● Your objective:
Output the lines from the one containing "family: Rosaceae" through the end of the listing, both included, as a Markdown table with the columns Row and Line, putting each line's row number under Row and omitting blank lines.

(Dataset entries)
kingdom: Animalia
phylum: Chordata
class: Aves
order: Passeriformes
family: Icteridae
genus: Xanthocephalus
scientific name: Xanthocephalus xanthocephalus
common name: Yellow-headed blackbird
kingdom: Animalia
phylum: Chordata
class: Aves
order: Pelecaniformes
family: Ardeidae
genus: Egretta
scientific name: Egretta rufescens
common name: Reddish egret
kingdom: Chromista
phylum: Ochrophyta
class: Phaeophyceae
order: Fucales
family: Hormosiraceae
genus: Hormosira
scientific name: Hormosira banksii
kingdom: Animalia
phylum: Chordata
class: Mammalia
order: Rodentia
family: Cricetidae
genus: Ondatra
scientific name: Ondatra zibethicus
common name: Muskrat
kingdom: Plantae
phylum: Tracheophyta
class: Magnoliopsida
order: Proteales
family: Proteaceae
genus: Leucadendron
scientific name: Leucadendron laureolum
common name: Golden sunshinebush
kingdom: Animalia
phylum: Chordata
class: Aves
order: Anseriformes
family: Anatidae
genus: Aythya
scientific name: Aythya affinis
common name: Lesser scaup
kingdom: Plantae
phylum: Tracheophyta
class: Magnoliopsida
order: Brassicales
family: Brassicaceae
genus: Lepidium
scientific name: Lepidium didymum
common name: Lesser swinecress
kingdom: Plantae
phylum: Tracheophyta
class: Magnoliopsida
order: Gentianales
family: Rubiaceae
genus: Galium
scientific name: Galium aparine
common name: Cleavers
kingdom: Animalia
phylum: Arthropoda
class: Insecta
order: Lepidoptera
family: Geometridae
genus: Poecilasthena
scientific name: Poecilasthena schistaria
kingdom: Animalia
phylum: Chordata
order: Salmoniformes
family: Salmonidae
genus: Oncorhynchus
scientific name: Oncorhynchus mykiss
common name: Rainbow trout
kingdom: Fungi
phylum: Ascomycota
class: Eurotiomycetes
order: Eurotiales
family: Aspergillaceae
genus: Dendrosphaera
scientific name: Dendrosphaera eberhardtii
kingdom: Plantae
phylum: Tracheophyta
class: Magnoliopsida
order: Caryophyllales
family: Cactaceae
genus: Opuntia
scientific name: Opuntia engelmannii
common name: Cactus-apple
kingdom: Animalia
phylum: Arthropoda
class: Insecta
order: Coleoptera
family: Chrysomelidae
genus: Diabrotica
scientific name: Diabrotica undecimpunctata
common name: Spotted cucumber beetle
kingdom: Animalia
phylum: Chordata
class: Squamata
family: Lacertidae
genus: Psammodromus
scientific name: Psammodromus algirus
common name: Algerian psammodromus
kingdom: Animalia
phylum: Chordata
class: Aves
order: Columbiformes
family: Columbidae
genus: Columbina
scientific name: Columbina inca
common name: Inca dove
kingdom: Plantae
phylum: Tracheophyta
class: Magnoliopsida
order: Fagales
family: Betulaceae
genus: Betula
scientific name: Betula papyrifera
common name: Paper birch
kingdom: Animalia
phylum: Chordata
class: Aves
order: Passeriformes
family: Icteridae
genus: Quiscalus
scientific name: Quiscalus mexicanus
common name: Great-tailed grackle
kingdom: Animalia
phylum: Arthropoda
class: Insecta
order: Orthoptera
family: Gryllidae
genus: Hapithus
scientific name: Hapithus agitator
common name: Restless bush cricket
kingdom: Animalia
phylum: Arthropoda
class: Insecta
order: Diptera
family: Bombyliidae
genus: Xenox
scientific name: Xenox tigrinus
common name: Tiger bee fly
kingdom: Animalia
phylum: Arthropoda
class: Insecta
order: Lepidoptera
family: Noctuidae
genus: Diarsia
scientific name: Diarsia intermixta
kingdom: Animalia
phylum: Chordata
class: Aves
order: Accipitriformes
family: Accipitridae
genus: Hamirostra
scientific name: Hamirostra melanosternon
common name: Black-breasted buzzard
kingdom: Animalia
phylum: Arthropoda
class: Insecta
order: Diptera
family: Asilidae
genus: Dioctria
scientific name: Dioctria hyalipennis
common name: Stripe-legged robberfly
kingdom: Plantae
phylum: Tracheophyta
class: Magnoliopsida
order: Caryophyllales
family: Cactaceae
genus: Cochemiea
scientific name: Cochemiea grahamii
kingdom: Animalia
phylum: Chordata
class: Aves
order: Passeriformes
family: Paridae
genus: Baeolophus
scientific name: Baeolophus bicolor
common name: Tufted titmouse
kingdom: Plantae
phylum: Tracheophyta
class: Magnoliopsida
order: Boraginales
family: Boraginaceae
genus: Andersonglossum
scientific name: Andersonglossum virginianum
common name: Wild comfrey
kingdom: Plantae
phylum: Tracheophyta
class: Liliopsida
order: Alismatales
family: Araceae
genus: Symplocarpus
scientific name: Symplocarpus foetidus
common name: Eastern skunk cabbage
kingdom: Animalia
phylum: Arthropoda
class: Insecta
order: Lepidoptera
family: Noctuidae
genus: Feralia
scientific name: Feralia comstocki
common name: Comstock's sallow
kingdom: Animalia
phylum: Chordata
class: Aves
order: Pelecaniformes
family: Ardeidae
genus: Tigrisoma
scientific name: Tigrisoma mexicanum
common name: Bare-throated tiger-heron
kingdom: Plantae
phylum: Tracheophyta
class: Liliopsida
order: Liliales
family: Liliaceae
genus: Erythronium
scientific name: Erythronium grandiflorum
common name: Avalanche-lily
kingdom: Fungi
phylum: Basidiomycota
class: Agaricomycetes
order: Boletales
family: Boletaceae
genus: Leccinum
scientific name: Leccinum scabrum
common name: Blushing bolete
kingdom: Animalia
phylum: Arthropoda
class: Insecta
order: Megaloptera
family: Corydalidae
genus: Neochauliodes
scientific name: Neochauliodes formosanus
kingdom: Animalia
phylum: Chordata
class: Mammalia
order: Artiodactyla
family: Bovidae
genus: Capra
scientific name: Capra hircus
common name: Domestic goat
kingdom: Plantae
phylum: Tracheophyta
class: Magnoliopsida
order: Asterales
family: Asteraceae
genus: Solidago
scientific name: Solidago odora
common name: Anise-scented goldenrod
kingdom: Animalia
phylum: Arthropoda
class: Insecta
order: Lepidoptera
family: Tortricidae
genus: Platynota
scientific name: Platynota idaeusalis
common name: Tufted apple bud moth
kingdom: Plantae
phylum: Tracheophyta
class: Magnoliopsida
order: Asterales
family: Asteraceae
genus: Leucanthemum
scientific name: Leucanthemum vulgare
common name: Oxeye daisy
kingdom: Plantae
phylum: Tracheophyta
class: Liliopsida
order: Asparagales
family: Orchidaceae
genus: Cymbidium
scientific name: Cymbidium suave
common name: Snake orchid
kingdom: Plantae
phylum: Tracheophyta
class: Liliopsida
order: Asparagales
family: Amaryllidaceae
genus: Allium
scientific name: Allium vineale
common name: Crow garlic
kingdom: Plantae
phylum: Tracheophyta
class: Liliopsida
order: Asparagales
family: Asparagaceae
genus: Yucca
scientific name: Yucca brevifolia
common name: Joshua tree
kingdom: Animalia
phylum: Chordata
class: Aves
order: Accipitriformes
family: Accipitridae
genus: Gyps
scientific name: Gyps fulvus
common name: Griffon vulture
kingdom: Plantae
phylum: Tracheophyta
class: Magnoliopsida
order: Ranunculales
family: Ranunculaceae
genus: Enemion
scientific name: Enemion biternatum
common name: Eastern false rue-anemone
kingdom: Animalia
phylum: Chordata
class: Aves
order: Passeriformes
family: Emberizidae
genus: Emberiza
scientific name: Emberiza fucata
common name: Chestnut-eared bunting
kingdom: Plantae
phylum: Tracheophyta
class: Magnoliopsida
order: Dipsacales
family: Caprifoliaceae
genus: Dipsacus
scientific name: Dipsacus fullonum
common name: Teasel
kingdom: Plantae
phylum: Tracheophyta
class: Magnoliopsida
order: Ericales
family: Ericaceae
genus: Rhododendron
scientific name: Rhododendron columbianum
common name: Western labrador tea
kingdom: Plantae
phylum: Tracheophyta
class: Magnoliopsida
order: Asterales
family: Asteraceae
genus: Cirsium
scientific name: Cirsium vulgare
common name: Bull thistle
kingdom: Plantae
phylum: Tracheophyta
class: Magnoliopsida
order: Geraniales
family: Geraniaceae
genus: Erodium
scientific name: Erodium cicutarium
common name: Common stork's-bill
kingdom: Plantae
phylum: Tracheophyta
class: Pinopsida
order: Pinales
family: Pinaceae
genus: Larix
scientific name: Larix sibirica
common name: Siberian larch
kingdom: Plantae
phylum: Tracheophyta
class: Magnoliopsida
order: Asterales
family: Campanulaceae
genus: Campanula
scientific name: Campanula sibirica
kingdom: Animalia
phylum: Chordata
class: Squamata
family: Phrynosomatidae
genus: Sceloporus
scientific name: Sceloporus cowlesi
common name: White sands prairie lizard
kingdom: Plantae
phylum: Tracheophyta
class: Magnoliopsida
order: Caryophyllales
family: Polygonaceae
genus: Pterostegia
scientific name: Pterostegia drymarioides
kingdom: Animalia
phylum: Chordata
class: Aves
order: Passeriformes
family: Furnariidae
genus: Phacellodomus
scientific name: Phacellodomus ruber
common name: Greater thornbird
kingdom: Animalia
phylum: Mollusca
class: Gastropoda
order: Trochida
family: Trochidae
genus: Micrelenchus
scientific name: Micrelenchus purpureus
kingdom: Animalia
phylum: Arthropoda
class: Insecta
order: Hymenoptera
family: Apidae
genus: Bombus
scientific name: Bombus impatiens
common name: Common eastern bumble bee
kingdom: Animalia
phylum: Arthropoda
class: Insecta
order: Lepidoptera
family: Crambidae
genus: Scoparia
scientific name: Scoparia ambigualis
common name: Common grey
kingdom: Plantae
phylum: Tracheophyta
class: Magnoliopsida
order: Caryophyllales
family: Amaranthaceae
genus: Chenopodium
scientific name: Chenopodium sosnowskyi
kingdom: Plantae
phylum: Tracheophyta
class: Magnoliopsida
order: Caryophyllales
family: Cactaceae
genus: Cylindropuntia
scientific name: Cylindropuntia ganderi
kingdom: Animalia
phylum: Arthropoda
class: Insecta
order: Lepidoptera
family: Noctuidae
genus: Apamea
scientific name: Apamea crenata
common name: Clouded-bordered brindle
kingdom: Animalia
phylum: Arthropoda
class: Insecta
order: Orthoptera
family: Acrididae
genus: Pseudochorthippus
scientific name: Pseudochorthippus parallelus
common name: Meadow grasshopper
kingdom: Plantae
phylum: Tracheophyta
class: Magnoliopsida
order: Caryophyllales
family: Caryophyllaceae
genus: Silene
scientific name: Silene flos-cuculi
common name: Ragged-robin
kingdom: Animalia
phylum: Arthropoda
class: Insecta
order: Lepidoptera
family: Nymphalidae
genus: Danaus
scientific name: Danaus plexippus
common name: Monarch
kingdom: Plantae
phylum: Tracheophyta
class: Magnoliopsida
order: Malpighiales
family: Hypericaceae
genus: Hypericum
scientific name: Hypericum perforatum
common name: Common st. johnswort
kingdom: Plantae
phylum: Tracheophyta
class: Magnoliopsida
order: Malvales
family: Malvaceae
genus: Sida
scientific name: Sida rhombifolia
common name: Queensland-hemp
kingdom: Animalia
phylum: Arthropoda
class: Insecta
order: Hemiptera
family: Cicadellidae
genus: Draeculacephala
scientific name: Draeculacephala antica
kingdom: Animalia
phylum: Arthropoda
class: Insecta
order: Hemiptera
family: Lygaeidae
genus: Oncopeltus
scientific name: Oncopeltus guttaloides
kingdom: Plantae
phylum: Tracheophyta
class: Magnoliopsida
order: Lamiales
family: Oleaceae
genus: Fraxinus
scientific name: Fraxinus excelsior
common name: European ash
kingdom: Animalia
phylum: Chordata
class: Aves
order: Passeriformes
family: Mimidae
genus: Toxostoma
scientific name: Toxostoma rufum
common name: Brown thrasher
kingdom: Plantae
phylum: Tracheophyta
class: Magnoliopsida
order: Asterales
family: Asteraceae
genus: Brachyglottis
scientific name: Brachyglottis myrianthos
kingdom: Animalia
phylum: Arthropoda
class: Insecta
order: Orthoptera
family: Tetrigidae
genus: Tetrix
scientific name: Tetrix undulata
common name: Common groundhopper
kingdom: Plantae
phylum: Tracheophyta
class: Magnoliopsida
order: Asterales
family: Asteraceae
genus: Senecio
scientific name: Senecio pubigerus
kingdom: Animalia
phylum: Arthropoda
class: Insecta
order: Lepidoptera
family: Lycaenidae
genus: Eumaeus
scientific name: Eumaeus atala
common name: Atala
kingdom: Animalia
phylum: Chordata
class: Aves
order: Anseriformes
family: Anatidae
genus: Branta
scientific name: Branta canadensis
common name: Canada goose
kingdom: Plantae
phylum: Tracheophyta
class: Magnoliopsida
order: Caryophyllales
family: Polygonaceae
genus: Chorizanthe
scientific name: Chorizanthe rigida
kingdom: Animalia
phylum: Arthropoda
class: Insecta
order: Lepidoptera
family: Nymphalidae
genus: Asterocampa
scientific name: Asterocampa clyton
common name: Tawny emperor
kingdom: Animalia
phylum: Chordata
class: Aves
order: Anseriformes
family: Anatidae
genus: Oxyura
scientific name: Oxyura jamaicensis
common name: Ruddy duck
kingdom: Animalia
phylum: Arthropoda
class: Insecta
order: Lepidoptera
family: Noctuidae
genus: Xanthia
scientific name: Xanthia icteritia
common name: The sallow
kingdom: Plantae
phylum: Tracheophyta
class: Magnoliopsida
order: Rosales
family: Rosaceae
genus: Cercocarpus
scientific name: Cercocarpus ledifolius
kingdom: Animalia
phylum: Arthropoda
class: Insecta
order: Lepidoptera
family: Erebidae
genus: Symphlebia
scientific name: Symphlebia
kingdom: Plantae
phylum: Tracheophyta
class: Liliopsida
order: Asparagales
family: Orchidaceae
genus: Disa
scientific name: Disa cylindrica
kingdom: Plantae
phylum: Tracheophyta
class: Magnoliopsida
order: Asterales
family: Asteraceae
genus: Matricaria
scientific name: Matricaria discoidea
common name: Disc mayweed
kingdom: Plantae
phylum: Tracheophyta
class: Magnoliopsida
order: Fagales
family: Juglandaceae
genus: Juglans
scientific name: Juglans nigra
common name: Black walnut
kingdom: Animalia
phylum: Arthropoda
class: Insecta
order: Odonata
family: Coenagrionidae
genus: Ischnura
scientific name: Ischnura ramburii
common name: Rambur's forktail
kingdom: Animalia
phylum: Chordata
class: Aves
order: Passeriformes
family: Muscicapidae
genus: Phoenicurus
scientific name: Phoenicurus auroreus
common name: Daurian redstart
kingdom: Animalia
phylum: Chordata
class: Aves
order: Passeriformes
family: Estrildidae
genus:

● Solution for this exercise:
| Row | Line |
|---|---|
| 1 | family: Rosaceae |
| 2 | genus: Cercocarpus |
| 3 | scientific name: Cercocarpus ledifolius |
| 4 | kingdom: Animalia |
| 5 | phylum: Arthropoda |
| 6 | class: Insecta |
| 7 | order: Lepidoptera |
| 8 | family: Erebidae |
| 9 | genus: Symphlebia |
| 10 | scientific name: Symphlebia |
| 11 | kingdom: Plantae |
| 12 | phylum: Tracheophyta |
| 13 | class: Liliopsida |
| 14 | order: Asparagales |
| 15 | family: Orchidaceae |
| 16 | genus: Disa |
| 17 | scientific name: Disa cylindrica |
| 18 | kingdom: Plantae |
| 19 | phylum: Tracheophyta |
| 20 | class: Magnoliopsida |
| 21 | order: Asterales |
| 22 | family: Asteraceae |
| 23 | genus: Matricaria |
| 24 | scientific name: Matricaria discoidea |
| 25 | common name: Disc mayweed |
| 26 | kingdom: Plantae |
| 27 | phylum: Tracheophyta |
| 28 | class: Magnoliopsida |
| 29 | order: Fagales |
| 30 | family: Juglandaceae |
| 31 | genus: Juglans |
| 32 | scientific name: Juglans nigra |
| 33 | common name: Black walnut |
| 34 | kingdom: Animalia |
| 35 | phylum: Arthropoda |
| 36 | class: Insecta |
| 37 | order: Odonata |
| 38 | family: Coenagrionidae |
| 39 | genus: Ischnura |
| 40 | scientific name: Ischnura ramburii |
| 41 | common name: Rambur's forktail |
| 42 | kingdom: Animalia |
| 43 | phylum: Chordata |
| 44 | class: Aves |
| 45 | order: Passeriformes |
| 46 | family: Muscicapidae |
| 47 | genus: Phoenicurus |
| 48 | scientific name: Phoenicurus auroreus |
| 49 | common name: Daurian redstart |
| 50 | kingdom: Animalia |
| 51 | phylum: Chordata |
| 52 | class: Aves |
| 53 | order: Passeriformes |
| 54 | family: Estrildidae |
| 55 | genus: |